Tim Tebow was cut from the New England Patriots on Aug. 31, 2013. Photo by Jim Davis/The Boston Globe via Getty Images.

Another off-season ends. Starters will now play for four quarters and games have a whole new meaning. The NFL season is just around the corner, and every team can aspire to win the Lombardi trophy.

For others, however, it symbolizes the end of a dream. Teams have proceeded to cut many players this past Saturday to keep the best 53 players on their regular season roster, and many players might have to do something else than football in the fall. For some, a fall without football isn't something they expected.

Even though the journey might be heartbreaking, we don’t hear a lot about these players, who, in a short period of time, not only had to prove themselves but also had to adapt to new cities, teammates, coaches, and systems.

Mentions of players’ cuts don’t often make the news. Well, except for one guy.

Yeah, you guessed it. Tim Tebow.

Tebow was recently cut from the New England Patriots even though the owner, Robert Kraft, mentioned that he was rooting for Tebow. The quarterback was deemed not good enough to deserve a spot on the roster.

Aside from his recent posts, Tim Tebow’s presence did not create big waves in the media world. His presence on the Patriots’ training camp didn’t create a nuisance to the team, and for a while, it seemed like the quarterback from Florida was treated as what he really is, a player fighting for a spot. He didn’t play too well in the preseason either, except for that fourth game against the Giants, where he posted good numbers, throwing for two touchdowns and 91 yards. It was against the Giants’ replacements mind you, but Tebow was also playing with replacements.

Why was Tebow’s passage in New England more discreet than his passage in New York? It would be easy to point out the difference of coverage between New York and Boston, but previous observations of the New England Patriots would suggest that it’s the way New England manages media relations and how they can keep their focus on the next opponent. Yes, the famous ‟Patriot way.” From the troubling Hernandez situation to the Tebow circus, or whether it’s keeping content players like Corey Dillon or Randy Moss, Bill Belichick and his staff have been nimble in managing those situations and having a good team on the field.

In 2004, Corey Dillon came from the Cincinnati Bengals after spending seven seasons with a deceptive Bengals team where he was one of the few bright spots on an abysmal offense. In the 2003, after expressing his discontent with the Cincinnati team, Dillon was traded to the Patriots for a second round pick. He was labeled as a difficult to please player. 

The same applied to Randy Moss, as fans around the league claimed he was washed up after a brief passage in Oakland. He was also labeled as a trouble maker and a sorry team player. Moss’ passage in New England went pretty well, except for the end which led to him being traded to his old team, the Vikings. Evidence would suggest that what made Randy Moss happier in New England than in Oakland is the fact that Aaron Brooks is not really Tom Brady.

And that is one important point. Football players, as much of a mouthful as they can be, are still playing a game where winning still cures everything. But one question still remains: are troubled players stopping their antics because they are winning or does the fact that this kind of player focus more on his game instead of provoking fans, and this is what makes the Pats win?

-- RECORDED DATA --
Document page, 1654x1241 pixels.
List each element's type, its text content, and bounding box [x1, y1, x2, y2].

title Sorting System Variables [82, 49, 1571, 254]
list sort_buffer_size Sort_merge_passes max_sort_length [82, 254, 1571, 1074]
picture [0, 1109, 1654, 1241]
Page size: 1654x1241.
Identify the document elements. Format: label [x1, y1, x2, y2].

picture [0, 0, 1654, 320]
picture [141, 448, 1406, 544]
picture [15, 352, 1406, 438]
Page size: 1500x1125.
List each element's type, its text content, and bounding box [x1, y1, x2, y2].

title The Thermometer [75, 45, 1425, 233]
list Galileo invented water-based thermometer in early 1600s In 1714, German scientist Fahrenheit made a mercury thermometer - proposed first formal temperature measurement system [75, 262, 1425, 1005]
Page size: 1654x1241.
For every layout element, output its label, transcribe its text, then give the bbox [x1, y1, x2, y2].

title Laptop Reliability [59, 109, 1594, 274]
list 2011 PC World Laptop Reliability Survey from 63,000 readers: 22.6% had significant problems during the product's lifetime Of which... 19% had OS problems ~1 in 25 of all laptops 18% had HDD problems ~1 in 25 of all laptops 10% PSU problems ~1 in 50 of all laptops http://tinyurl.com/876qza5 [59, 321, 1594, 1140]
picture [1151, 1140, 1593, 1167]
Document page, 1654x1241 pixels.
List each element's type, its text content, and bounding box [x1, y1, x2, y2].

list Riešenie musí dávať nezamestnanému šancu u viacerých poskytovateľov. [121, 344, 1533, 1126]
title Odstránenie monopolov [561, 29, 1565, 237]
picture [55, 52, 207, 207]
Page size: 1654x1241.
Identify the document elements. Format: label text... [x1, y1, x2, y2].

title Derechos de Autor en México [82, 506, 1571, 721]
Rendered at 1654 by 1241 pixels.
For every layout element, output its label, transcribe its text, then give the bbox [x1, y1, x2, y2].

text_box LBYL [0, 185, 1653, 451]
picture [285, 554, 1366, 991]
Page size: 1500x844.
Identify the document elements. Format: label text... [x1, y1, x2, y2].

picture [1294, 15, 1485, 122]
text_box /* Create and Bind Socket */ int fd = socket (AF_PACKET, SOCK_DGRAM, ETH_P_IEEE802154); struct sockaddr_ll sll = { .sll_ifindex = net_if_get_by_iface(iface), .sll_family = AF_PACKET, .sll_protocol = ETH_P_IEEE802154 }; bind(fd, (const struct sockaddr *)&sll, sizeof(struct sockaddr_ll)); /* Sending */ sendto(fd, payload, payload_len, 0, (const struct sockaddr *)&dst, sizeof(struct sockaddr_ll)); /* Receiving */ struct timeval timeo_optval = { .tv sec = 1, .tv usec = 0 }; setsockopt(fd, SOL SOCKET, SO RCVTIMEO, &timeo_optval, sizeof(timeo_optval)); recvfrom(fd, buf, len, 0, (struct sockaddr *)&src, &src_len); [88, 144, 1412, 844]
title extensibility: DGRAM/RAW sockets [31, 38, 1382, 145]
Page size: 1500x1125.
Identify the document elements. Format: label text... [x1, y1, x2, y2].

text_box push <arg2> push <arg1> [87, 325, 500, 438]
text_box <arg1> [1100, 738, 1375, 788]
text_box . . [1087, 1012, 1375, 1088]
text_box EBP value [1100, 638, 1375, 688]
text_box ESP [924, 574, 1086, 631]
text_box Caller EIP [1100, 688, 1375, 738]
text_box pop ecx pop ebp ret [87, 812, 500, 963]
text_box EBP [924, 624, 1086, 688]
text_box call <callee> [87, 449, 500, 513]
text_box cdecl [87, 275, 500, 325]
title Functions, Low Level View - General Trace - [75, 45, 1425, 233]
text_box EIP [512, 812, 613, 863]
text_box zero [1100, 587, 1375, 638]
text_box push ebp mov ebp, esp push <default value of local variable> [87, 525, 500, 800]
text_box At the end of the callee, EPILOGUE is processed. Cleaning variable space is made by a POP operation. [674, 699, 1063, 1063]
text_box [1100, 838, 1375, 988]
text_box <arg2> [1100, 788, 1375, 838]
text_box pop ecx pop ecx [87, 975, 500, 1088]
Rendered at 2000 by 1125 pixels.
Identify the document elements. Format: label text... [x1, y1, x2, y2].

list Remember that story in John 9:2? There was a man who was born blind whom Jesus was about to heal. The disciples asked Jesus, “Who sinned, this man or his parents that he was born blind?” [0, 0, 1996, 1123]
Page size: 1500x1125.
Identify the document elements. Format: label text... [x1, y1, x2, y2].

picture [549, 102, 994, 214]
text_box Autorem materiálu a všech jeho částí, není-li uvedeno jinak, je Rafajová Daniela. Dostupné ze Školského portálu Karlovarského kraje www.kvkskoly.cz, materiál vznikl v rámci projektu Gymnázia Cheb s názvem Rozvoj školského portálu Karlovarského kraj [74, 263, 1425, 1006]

-- WRITTEN PROBLEM --
Return the passage of the Tebow article from "The same applied" to "the Pats win?", copied word for word.

-- SOLUTION FOR THIS PROBLEM --
The same applied to Randy Moss, as fans around the league claimed he was washed up after a brief passage in Oakland. He was also labeled as a trouble maker and a sorry team player. Moss’ passage in New England went pretty well, except for the end which led to him being traded to his old team, the Vikings. Evidence would suggest that what made Randy Moss happier in New England than in Oakland is the fact that Aaron Brooks is not really Tom Brady.

And that is one important point. Football players, as much of a mouthful as they can be, are still playing a game where winning still cures everything. But one question still remains: are troubled players stopping their antics because they are winning or does the fact that this kind of player focus more on his game instead of provoking fans, and this is what makes the Pats win?